The point of this response is that Jesus’ mind is situated under the authority of the Word of God. This is in contrast to Eve, where Satan got her to remove herself from the umbrella of the Word and to locate herself beyond its authority. In other words, Eve became independent of God’s Word, and so lent herself a permission she was never to have had; namely a position to make up her mind without necessarily having to remain within the limits of what God had said. This state of autonomy is the default stance of every sinner ever born, and hence, of every Bible interpreter ever born, saved or lost. The only way for the saint of God to avoid lapsing into this default of independence is to take God at His Word! I am persuaded that means that we must not spiritualize Scripture, nor ought we to rely on any hermeneutic where the plain sense of the words are obscured, redirected, typologized, or their meanings transformed. Faith in Scripture that has been spiritualized is faith in that spiritualization (or transformation etc.). It is not faith in what God said.

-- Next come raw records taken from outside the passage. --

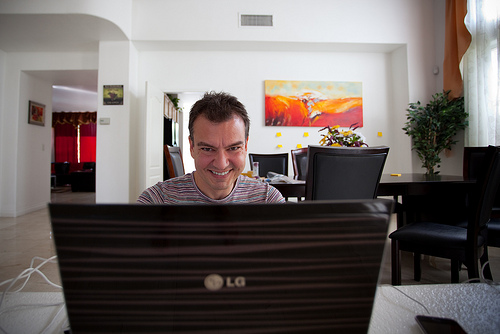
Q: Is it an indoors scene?
A: Yes, it is indoors.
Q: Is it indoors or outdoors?
A: It is indoors.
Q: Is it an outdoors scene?
A: No, it is indoors.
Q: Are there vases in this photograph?
A: No, there are no vases.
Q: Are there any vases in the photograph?
A: No, there are no vases.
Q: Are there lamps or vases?
A: No, there are no vases or lamps.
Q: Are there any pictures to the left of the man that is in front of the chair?
A: Yes, there is a picture to the left of the man.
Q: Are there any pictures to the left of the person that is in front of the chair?
A: Yes, there is a picture to the left of the man.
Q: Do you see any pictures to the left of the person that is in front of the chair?
A: Yes, there is a picture to the left of the man.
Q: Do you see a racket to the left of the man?
A: No, there is a picture to the left of the man.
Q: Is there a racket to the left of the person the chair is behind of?
A: No, there is a picture to the left of the man.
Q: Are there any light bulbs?
A: No, there are no light bulbs.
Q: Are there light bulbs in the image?
A: No, there are no light bulbs.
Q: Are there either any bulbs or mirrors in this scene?
A: No, there are no bulbs or mirrors.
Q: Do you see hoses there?
A: No, there are no hoses.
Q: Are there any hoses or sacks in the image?
A: No, there are no hoses or sacks.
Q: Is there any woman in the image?
A: No, there are no women.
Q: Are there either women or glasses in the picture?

Jesus knew that His mission as the God-man was not to access His divine nature when things got hard for His humanity. Hence, there is but one safe path; to believe that God means what He says even when one is tempted by the ones circumstances to make the words mean something other than what they actually say. Jesus’ answer to the Tempter comes from Deuteronomy 8:3, where Yahweh mentions how He tested Israel:

Every commandment which I command you today you must be careful to observe, that you may live and multiply, and go in and possess the land of which the LORD swore to your fathers.

“And you shall remember that the LORD your God led you all the way these forty years in the wilderness, to humble you and test you, to know what was in your heart, whether you would keep His commandments or not.

“So He humbled you, allowed you to hunger, and fed you with manna which you did not know nor did your fathers know, that He might make you know that man shall not live by bread alone; but man lives by every word that proceeds from the mouth of the LORD. (Deuteronomy 8:1-3)

There is no doubt that this passage is grounded in the covenant at Sinai (cf. Deut. 7:9, 12). As Peter Craigie states, “The act of remembering prompts obedience to the covenant law.”2 In Deuteronomy 8:18 we read about Yahweh establishing “His covenant which He swore to your fathers.” This covenant can only be that which was sworn to Abraham, Isaac, and Jacob, since Moses and his generation were still very much alive when this was spoken. Therefore, Jesus’ words to Satan were not only well chosen because they informed him that Jesus would depend upon God for food, but because they were rooted in the covenants. God’s covenants, despite a slew of scholars to the contrary, are hermeneutically fixed. Jesus is saying that the words of God; especially the covenanted words, must be believed.

Notes

1 For good arguments for Matthew giving the original order see I. Howard Marshall, Commentary on Luke, 166-167.

2 Peter C. Craigie, The Book of Deuteronomy, Grand Rapids, Eerdmans, 1976, 185.